When heavy rains pounded the area July 10, water surged through an underground root cavity onto a delicately preserved portion of the site.


The Meadowcroft Rockshelter is famous for the discoveries made at the site in the 1970s that changed the way historians thought about the peopling of the Americas. At 16,000 years old, the site is recognized the world over as containing the most ancient evidence of human life in North America. Artifacts unearthed there established Native Americans on the continent about 6,000 years earlier than previously believed.


Mercyhurst provost Dr. James Adovasio was lead archaeologist when it was first excavated in 1973 and currently oversees the historic site. He said groundwater eroded part of the east-facing wall where artifacts from between 3,000 and 10,000 years ago were buried. “A lot of things were happening in Pennsylvania and the Upper Ohio Valley during that time,” Adovasio said. “This gives us an opportunity to re-excavate the damaged areas with great precision.”


Most of the site – about two-thirds – was excavated in that landmark dig 40 years ago. But a small portion was left behind in order to give researchers a chance to dig in the future as technology improved.


Last month’s downpour affected virgin ground at the site. A few inches of dirt was washed away from the earthen wall, taking with it any artifacts therein. A few inches may not seem that devastating, but to such a heavily stratified site, the damage was not insignificant.


“Imagine it this way,” Adovasio said. “If you had a cake in front of you that had 17 or 18 layers of icing and cake, then icing and cake, and then water effectively smeared the front of the cake so that you couldn’t see the layers any more.”


Crews were at the site earlier this week attempting to return the precisely angled walls to their original layout. Mercyhurst University covers the cost for excavation at the site, while the Heinz History Center funds the rockshelter.

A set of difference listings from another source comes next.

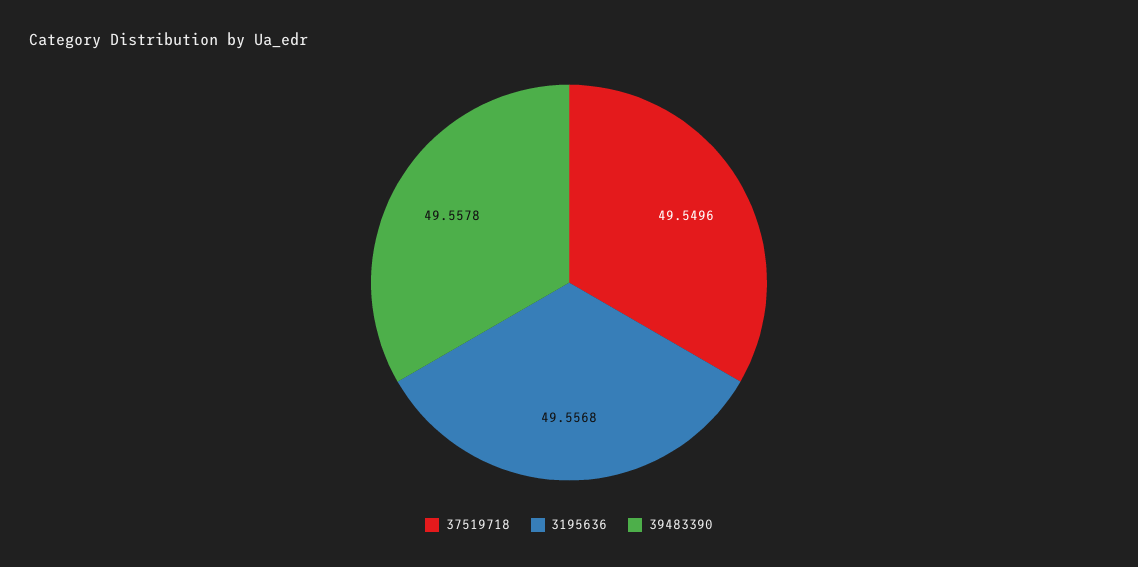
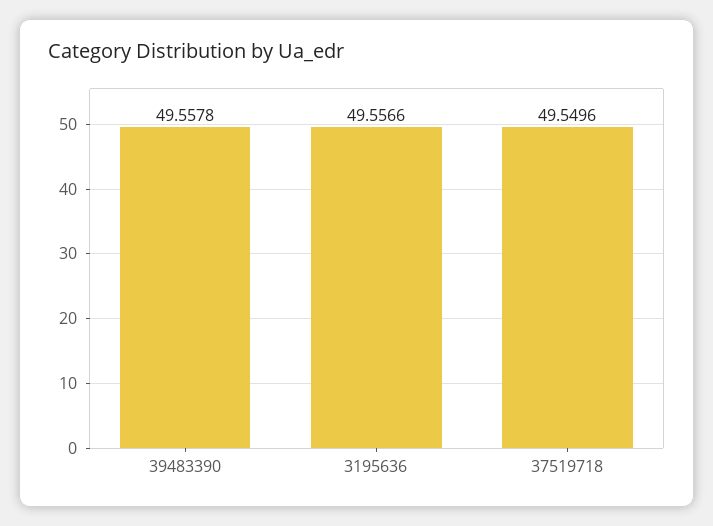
  {
    "37519718": 49.5496,
-   "3195636": 49.5568,
+   "3195636": 49.5566,
    "39483390": 49.5578
  }

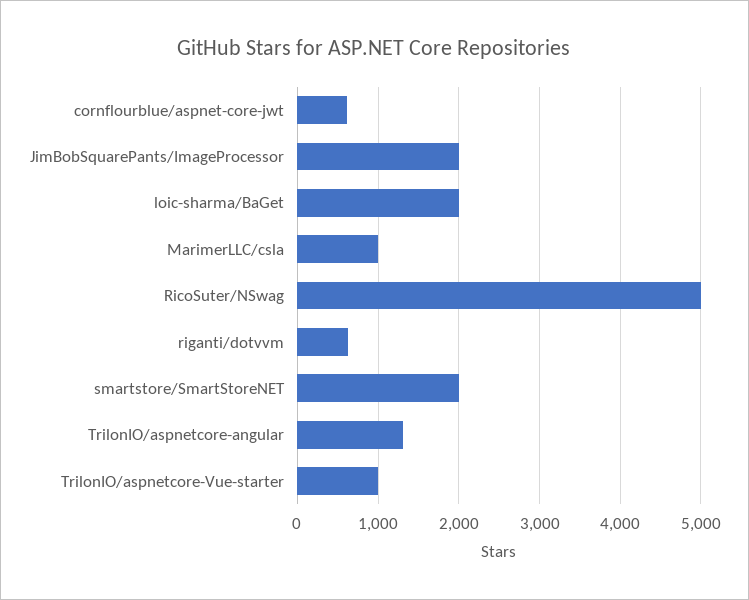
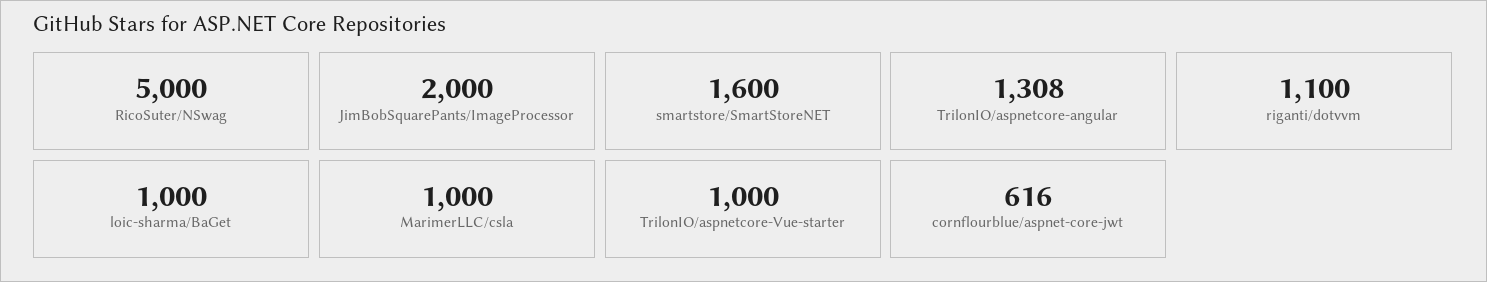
  {
    "cornflourblue/aspnet-core-jwt": 616,
    "JimBobSquarePants/ImageProcessor": 2000,
-   "loic-sharma/BaGet": 2000,
+   "loic-sharma/BaGet": 1000,
    "MarimerLLC/csla": 1000,
    "RicoSuter/NSwag": 5000,
-   "riganti/dotvvm": 600,
+   "riganti/dotvvm": 1100,
-   "smartstore/SmartStoreNET": 2000,
+   "smartstore/SmartStoreNET": 1600,
    "TrilonIO/aspnetcore-angular": 1308,
    "TrilonIO/aspnetcore-Vue-starter": 1000
  }

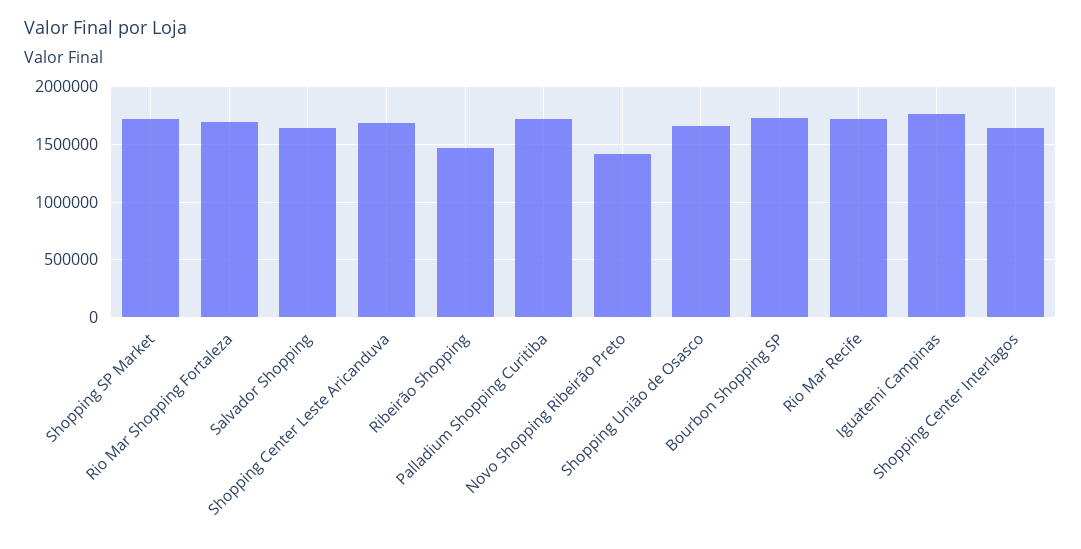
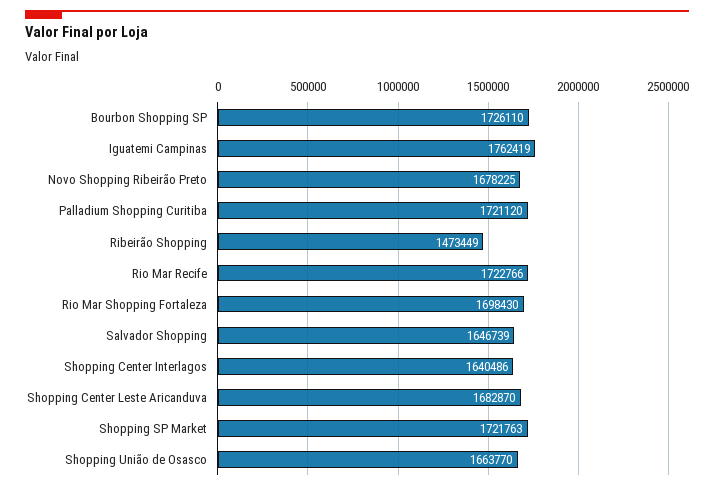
  {
    "Shopping SP Market": 1721763,
    "Rio Mar Shopping Fortaleza": 1698430,
    "Salvador Shopping": 1646739,
    "Shopping Center Leste Aricanduva": 1682870,
    "Ribeirão Shopping": 1473449,
    "Palladium Shopping Curitiba": 1721120,
-   "Novo Shopping Ribeirão Preto": 1400000,
+   "Novo Shopping Ribeirão Preto": 1678225,
    "Shopping União de Osasco": 1663770,
    "Bourbon Shopping SP": 1726110,
    "Rio Mar Recife": 1722766,
    "Iguatemi Campinas": 1762419,
    "Shopping Center Interlagos": 1640486
  }

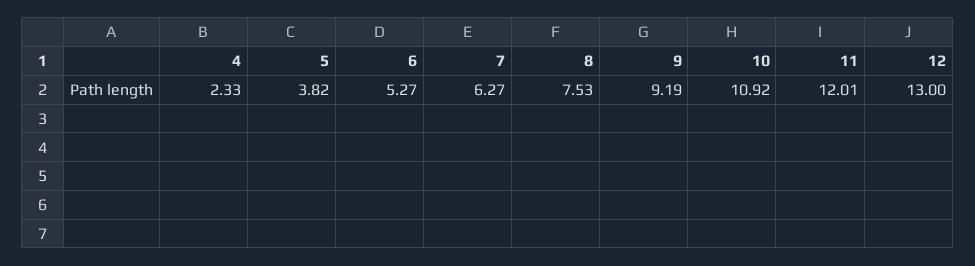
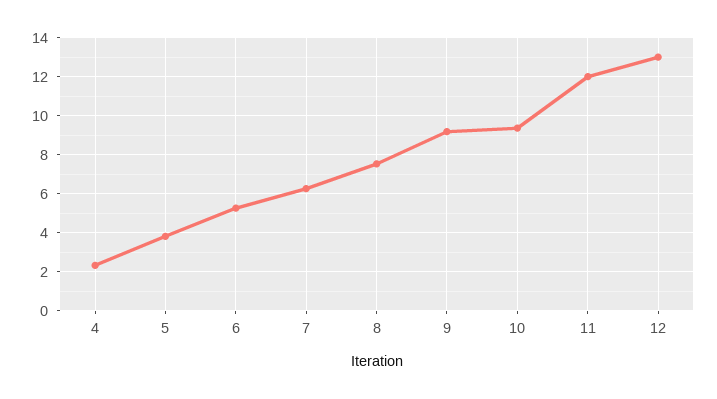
  {
    "4": 2.33,
    "5": 3.82,
    "6": 5.27,
    "7": 6.27,
    "8": 7.53,
    "9": 9.19,
-   "10": 10.92,
+   "10": 9.5,
    "11": 12.01,
    "12": 13
  }

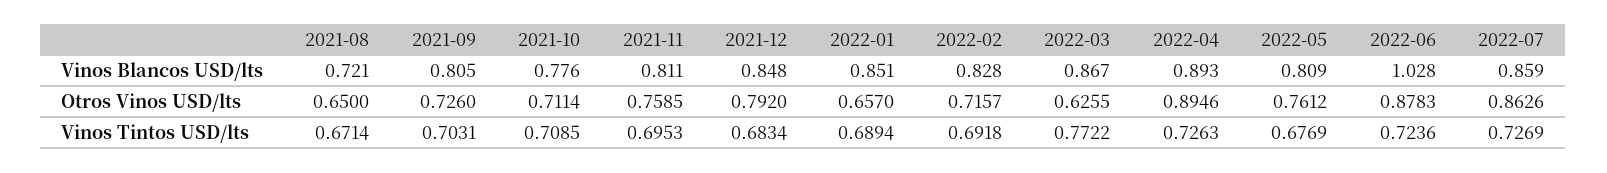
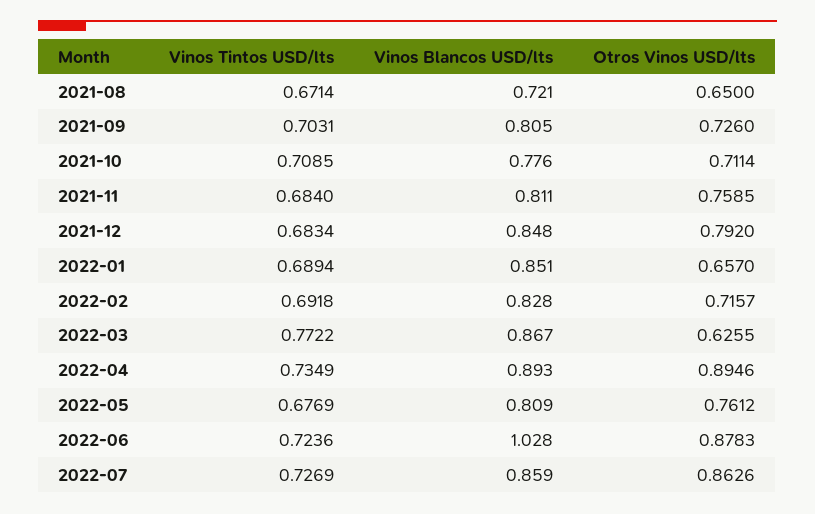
  {
    "2021-08": {
      "Vinos Blancos USD/lts": 0.721,
      "Otros Vinos USD/lts": 0.65,
      "Vinos Tintos USD/lts": 0.6714
    },
    "2021-09": {
      "Vinos Blancos USD/lts": 0.805,
      "Otros Vinos USD/lts": 0.726,
      "Vinos Tintos USD/lts": 0.7031
    },
    "2021-10": {
      "Vinos Blancos USD/lts": 0.776,
      "Otros Vinos USD/lts": 0.7114,
      "Vinos Tintos USD/lts": 0.7085
    },
    "2021-11": {
      "Vinos Blancos USD/lts": 0.811,
      "Otros Vinos USD/lts": 0.7585,
-     "Vinos Tintos USD/lts": 0.6953
+     "Vinos Tintos USD/lts": 0.684
    },
    "2021-12": {
      "Vinos Blancos USD/lts": 0.848,
      "Otros Vinos USD/lts": 0.792,
      "Vinos Tintos USD/lts": 0.6834
    },
    "2022-01": {
      "Vinos Blancos USD/lts": 0.851,
      "Otros Vinos USD/lts": 0.657,
      "Vinos Tintos USD/lts": 0.6894
    },
    "2022-02": {
      "Vinos Blancos USD/lts": 0.828,
      "Otros Vinos USD/lts": 0.7157,
      "Vinos Tintos USD/lts": 0.6918
    },
    "2022-03": {
      "Vinos Blancos USD/lts": 0.867,
      "Otros Vinos USD/lts": 0.6255,
      "Vinos Tintos USD/lts": 0.7722
    },
    "2022-04": {
      "Vinos Blancos USD/lts": 0.893,
      "Otros Vinos USD/lts": 0.8946,
-     "Vinos Tintos USD/lts": 0.7263
+     "Vinos Tintos USD/lts": 0.7349
    },
    "2022-05": {
      "Vinos Blancos USD/lts": 0.809,
      "Otros Vinos USD/lts": 0.7612,
      "Vinos Tintos USD/lts": 0.6769
    },
    "2022-06": {
      "Vinos Blancos USD/lts": 1.028,
      "Otros Vinos USD/lts": 0.8783,
      "Vinos Tintos USD/lts": 0.7236
    },
    "2022-07": {
      "Vinos Blancos USD/lts": 0.859,
      "Otros Vinos USD/lts": 0.8626,
      "Vinos Tintos USD/lts": 0.7269
    }
  }

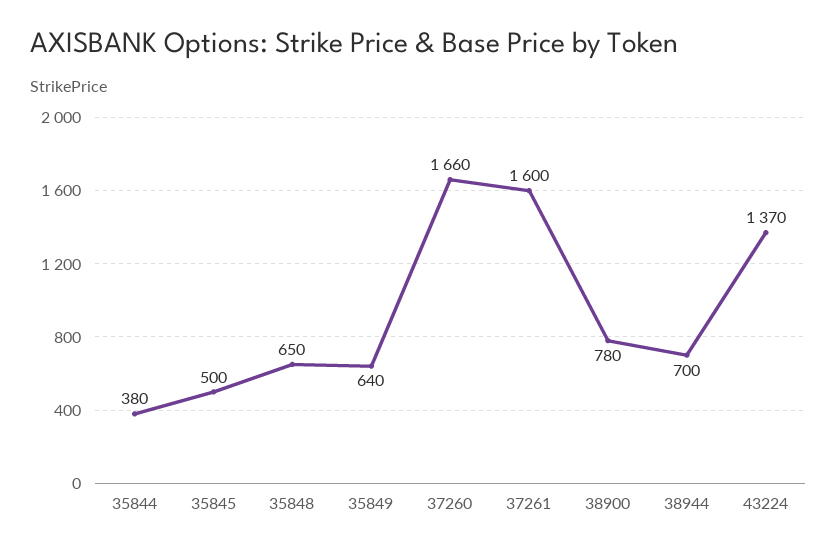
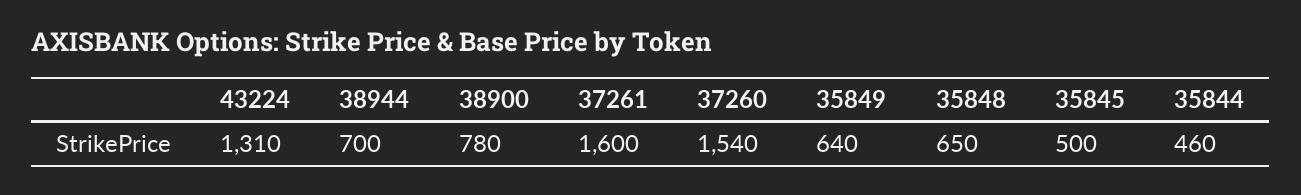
  {
-   "35844": 380,
+   "35844": 460,
    "35845": 500,
    "35848": 650,
    "35849": 640,
-   "37260": 1660,
+   "37260": 1540,
    "37261": 1600,
    "38900": 780,
    "38944": 700,
-   "43224": 1370
+   "43224": 1310
  }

While the damage caused by the flood was unfortunate, there were some positives. For instance, any visitors to the site through at least the end of next week will get the opportunity to see a real-life excavation in progress. It also gave archaeologists involved a chance to pore over new artifacts using the most advanced technology possible. “The new information will be much better appreciated,” Adovasio said. “It will make alive brief, short-term moments in this site’s history.”